**Consegne:**
a - Rispondi in base all'intervista sui quadri con pietre:
(i) Quali sono stati i primi lavori realizzati?
(ii) In quale occasione è nata l'idea del «GENERALE»?
(iii) In quale sede è stata esposta la mostra «Human Rights, la casa della pace»?
b - Prosegui l'intervista sui quadri con pietre a partire dall'ultima domanda riportata.

**Brano:**
━━━━━━━━━━━━━━━━━━━━━━━━━━━━━━
La bambina dai capelli rossi.
Quando è nata l’idea che ha portato alla realizzazione della serie «Quadri con pietre»?
«In realtà i primi lavori che ho realizzato sono stati gli animali dipinti sulle pietre. Era divertente vedere come un sasso con la sua forma particolare si trasformasse, per esempio, in un gatto o un elefante.
«Da qui ho voluto elaborare e usare la tecnica per realizzare opere più profonde e personali, con un significato, usando a volte anche l'incisione per imprimere su questa superficie dura un segno indelebile nel tempo».
Quali sono i soggetti da cui trae maggior ispirazione?
«I soggetti che ritraggo nelle mie opere sono quasi sempre soggetti della vita reale che in quell'attimo sono input che mi suggeriscono l'opera. Per esempio il «GENERALE» mi è stato suggerito in una gita in moto con mio marito, quando ci siamo fermati per lasciar passare un pastore con le sue pecore...
«Uso spesso anche me e mio marito come soggetti dei quadri (spesso il volto non si vede), perché mi piace realizzare un quadro surreale ma reale nei particolari e quindi ho bisogno di un soggetto da ritrarre, immortalandolo prima in posa con la macchina fotografica, per carpirne i lineamenti, la muscolatura ecc.»
Quali sono gli artisti che hanno maggiormente influenzato il suo lavoro?
«Sicuramente artisti come Dalì o Magritte hanno influenzato il mio primo periodo, in cui eseguivo una pittura surrealista più classica. Ora mi piace ispirarmi ad artisti contemporanei come Mark Ryden, surrealista pop o Banksy, street artist geniale a dir poco.
«Ultimamente le mie opere si ispirano molto alla street art: hanno un linguaggio apparentemente colorato e leggero ma se lette attentamente sono cariche di significato.»
Il peso del Dolore.
L'installazione «Il peso del dolore», è stata selezionata nel 2015 per la mostra collettiva internazionale «Human Rights, la casa della pace», curata da Roberto Ronca ed esposta presso la Fondazione Opera Campana dei Caduti di Rovereto. Qual è il significato dell’opera?
━━━━━━━━━━━━━━━━━━━━━━━━━━━━━━
**Dati forniti:**
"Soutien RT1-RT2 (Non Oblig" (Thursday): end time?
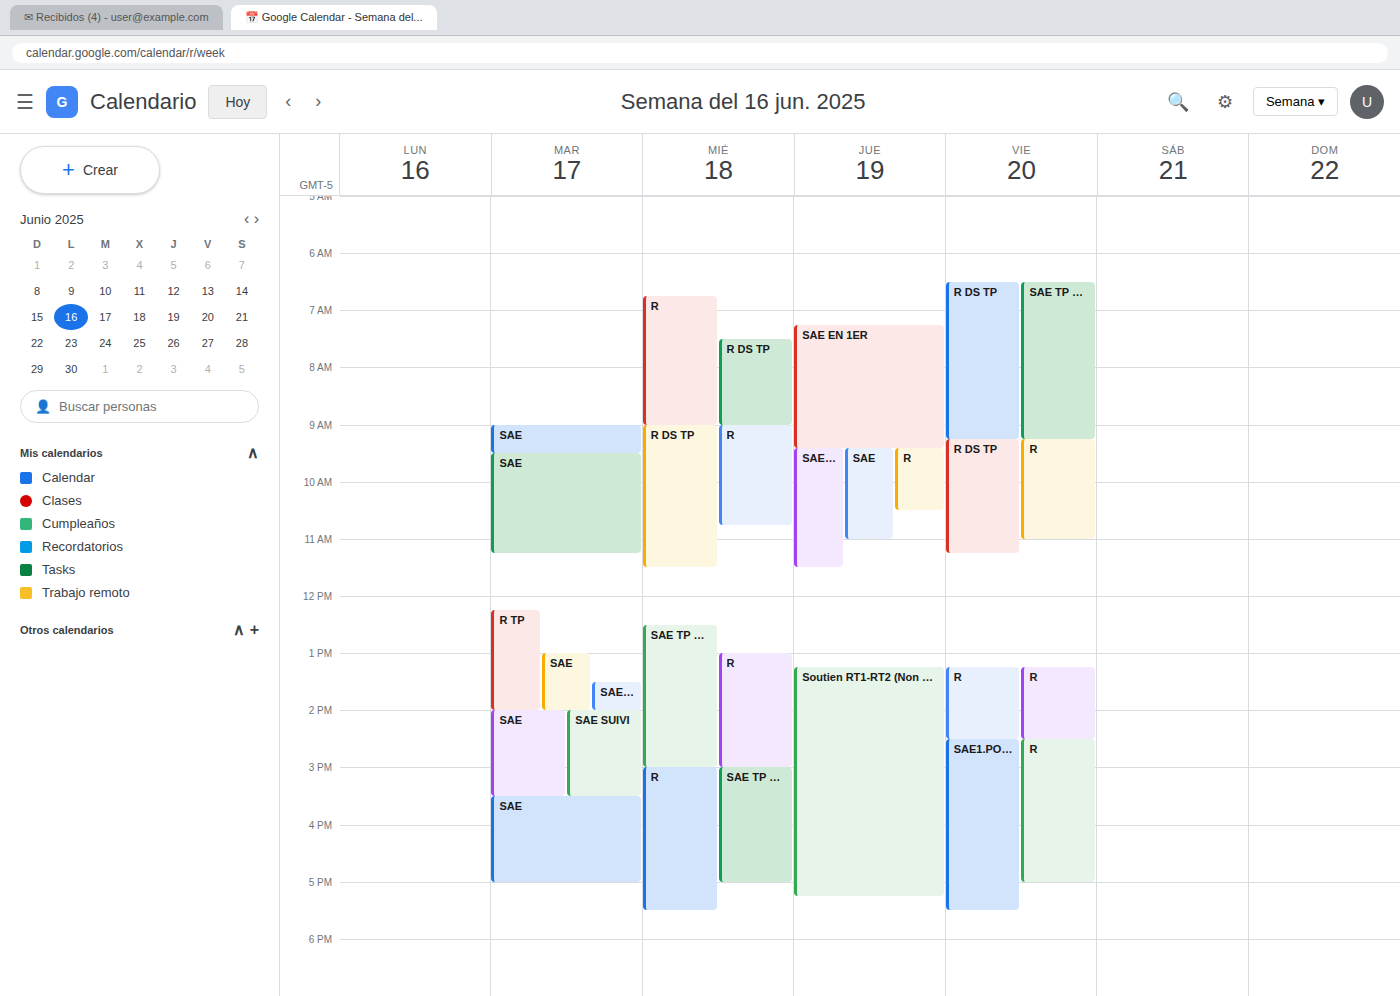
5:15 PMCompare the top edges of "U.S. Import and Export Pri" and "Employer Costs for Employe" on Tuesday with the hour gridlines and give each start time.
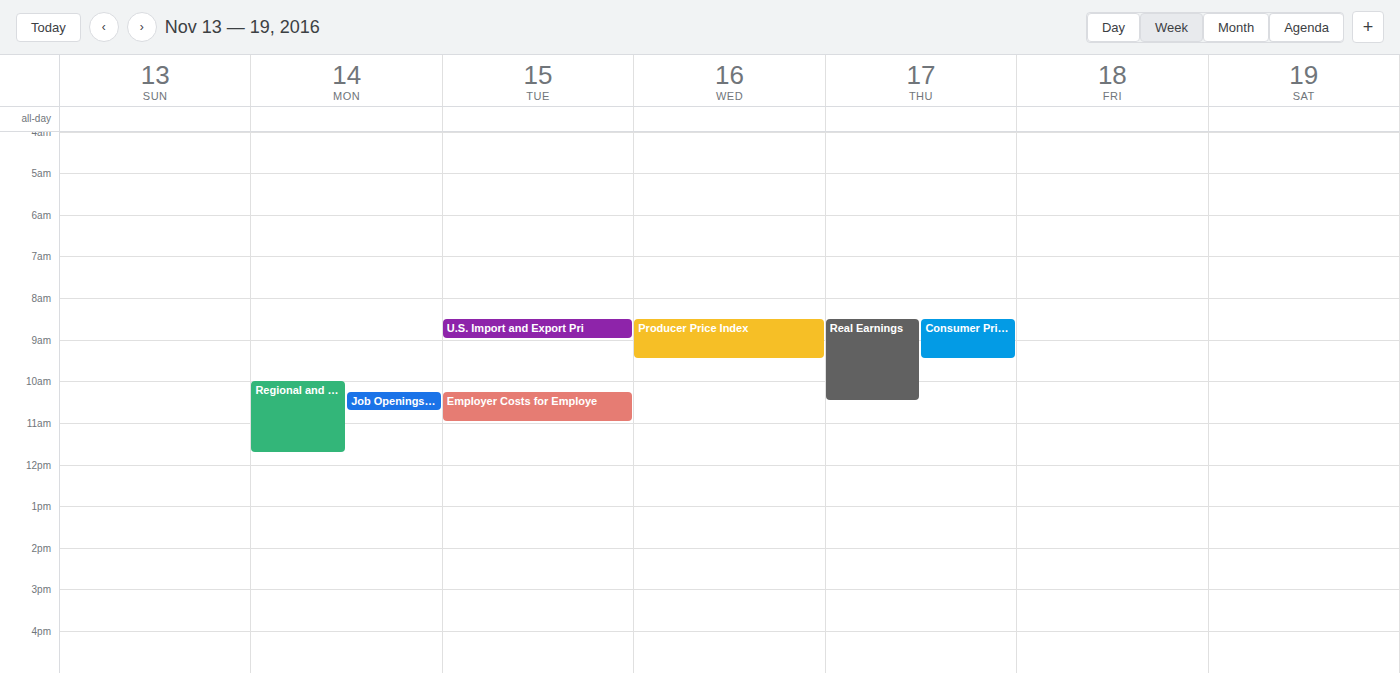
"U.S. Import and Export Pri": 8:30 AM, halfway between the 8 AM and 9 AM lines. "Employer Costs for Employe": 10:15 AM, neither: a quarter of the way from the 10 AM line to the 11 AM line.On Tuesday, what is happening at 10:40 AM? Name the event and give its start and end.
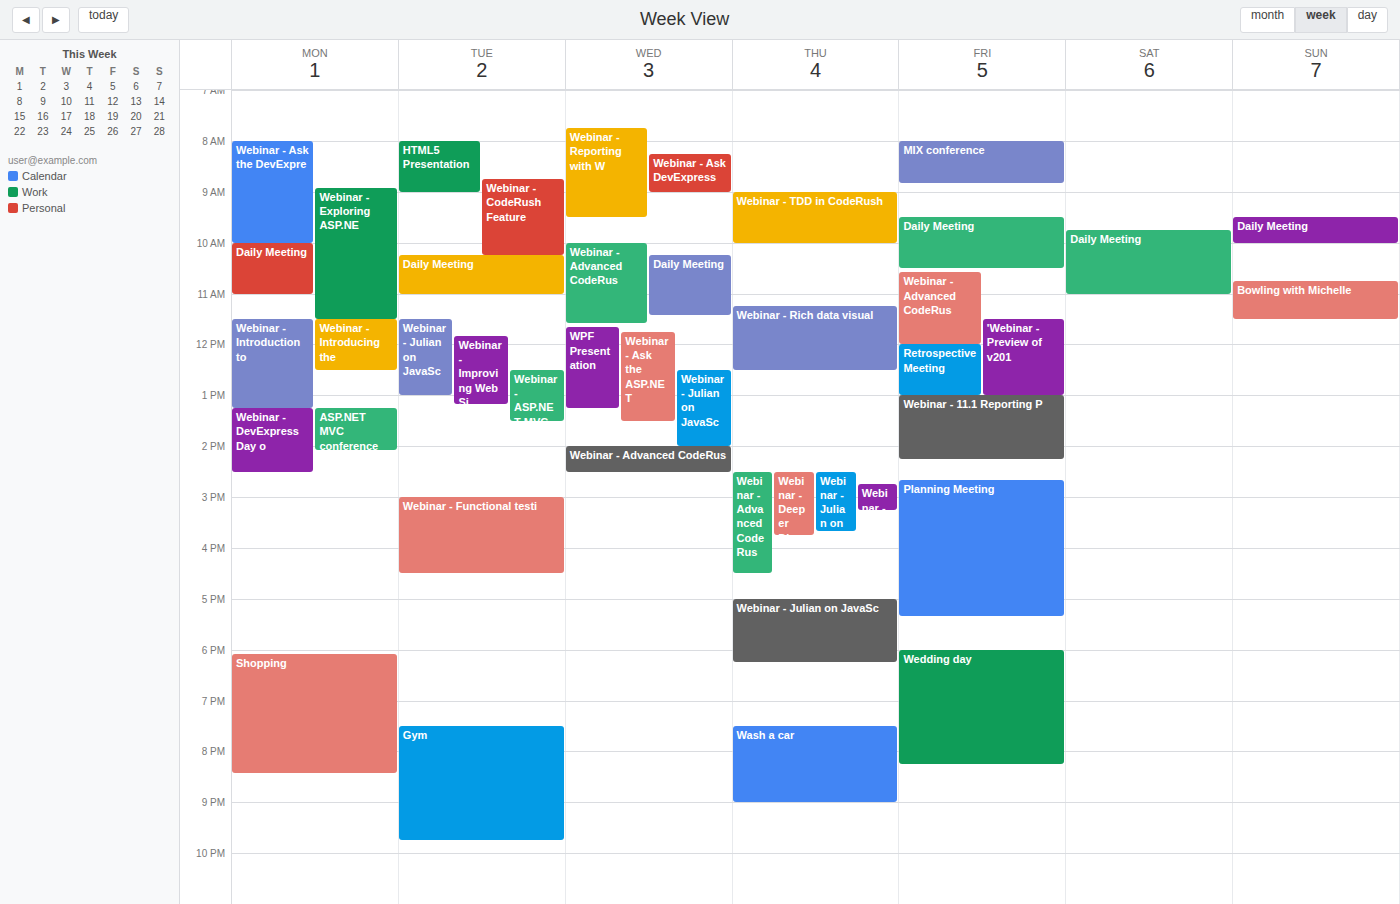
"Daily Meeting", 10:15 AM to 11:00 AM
━━━━━━━━━━━━━━━━━━━━━━━━━━━━━━
**Risposte:**
a -
(i) Gli animali dipinti sulle pietre.
(ii) Durante una gita in moto con il marito, quando si sono fermati per lasciar passare un pastore con le sue pecore.
(iii) Presso la Fondazione Opera Campana dei Caduti di Rovereto.

b -
«L'opera è una descrizione del conflitto: da una parte ho usato due sacchi originali della Grande Guerra, che contenevano farina e venivano donati dagli americani al popolo italiano.
«Questi rappresentano il bene e la solidarietà che comunque può esserci in una situazione bellica. Dall'altra parte dell'altalena si trova una piccola boccetta, la quale simbolicamente contiene le lacrime versate dall'umanità e che rappresenta il dolore provocato dal conflitto.
«Considerato il peso dei sacchi, l'altalena dovrebbe sbilanciarsi nella loro direzione, invece pende dalla parte della boccetta: il dolore che provoca un conflitto, quindi, sarà sempre maggiore del bene, della solidarietà o dell'aiuto offerto dalle persone coinvolte.
«Nella mostra allestita alla Fondazione Opera Campana dei Caduti di Rovereto ho proposto questa installazione, chiedendo alle persone di ipotizzare, annotando il proprio pensiero su un foglio, quale fosse per loro un gesto di pace attuabile, invitandole poi a inserire il biglietto in un sacco, in modo tale da appesantirne l'estremità, facendo vincere quindi idealmente il bene sul male.
«Sono rimasta molto colpita dalle frasi scritte dai visitatori, attraverso questa esperienza mi sono arricchita, crescendo un pochino di più!»
La Generalessa – In memoria.
Ci può spiegare che significato ha voluto trasmettere attraverso l’installazione intitolata «La Generalessa», esposta in mostra fino al 14 febbraio 2016 a Borgo Valsugana?
«La Generalessa è una delle nuove opere esposte in mostra. Ho voluto posizionare la sedia in una stanza oscurata, sola. Si percepisce la presenza dell'uomo, ma la sedia è vuota, non c'è altro intorno e viene illuminata da una luce fioca per aumentare questo senso di solitudine.
«La stanza rappresenta una casa che è stata abbandonata, magari il proprietario poteva essere un giovane militare partito per il fronte, o una famiglia costretta all'esodo forzato o sfuggita alla morte. Questo non lo sapremo mai.
«Quello che resta è la sedia, dove vi ho dipinto una generalessa con alle spalle una terra vuota, martoriata dalle bombe di alcuni cacciabombardieri in volo. Il ritratto della causa di questo vuoto».
Che cosa rappresenta l’opera intitolata «In memoria»?
«Il bidet, oggetto di uso comune entrato a far parte della nostra quotidianità, rappresenta il nostro mondo privato, la nostra casa e intimità.
«Da questo si evince come la guerra, rappresentata dalla pinna di pescecane con il logo di un aereo cacciabombardiere impresso sulla superficie, ormai faccia parte della nostra esistenza, non è lontana ma è in mezzo a noi e spesso non ce ne rendiamo conto.
«Nel bidet però non scorre l'acqua, ma il rosso del sangue versato dai poveri militari caduti nelle battaglie passate, presenti e future».
War e strange mosquito.
Da artista e da donna, come immagina il futuro dell’arte?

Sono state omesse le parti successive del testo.